Gregoire’s office said late Tuesday that the White House had not contacted Gregoire about the solicitor general position.

The solicitor general represents the United States government in cases before the Supreme Court.

Gregoire is a three-term Washington state attorney general whose term as governor ends in 2012.

She addressed the issue of her potential departure from state office to national office on Tuesday.

“If the president of the United States looks at you and says, ‘the country needs you to serve, I’m asking,’ I don’t know what I’d do,” Gregoire told The Seattle Times.

She would have to resign by Monday for candidates for her position to follow the Aug. 17 primary-Nov. 2 general election cycle to fill that position, David Ammons, spokesman for the state Secretary of State’s Office, said Tuesday.

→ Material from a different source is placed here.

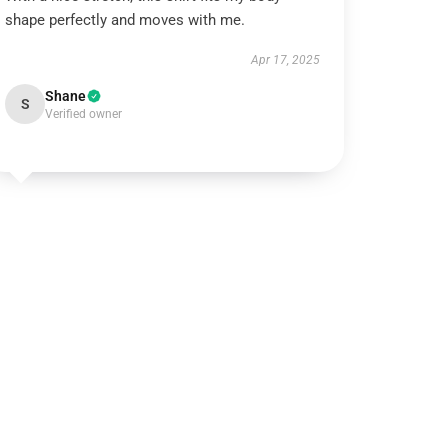
shape perfectly and moves with me.
Apr 17, 2025
Shane
S
Verified owner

If she resigned between Monday and Oct. 3, an all-comers general election would be held Nov. 2 under which the candidate who received the most votes would win, Ammons said.

The lieutenant governor — in this case, Brad Owen — would immediately become governor upon her resignation and then himself resign after a new governor is elected.

If Gregoire vacated office after Oct. 3, Owen would be governor until a new governor is elected in 2012, Ammons said.

“She is an Obama favorite,” Ammons added. “She has long been on the radar screen for a variety of openings whenever they occur.”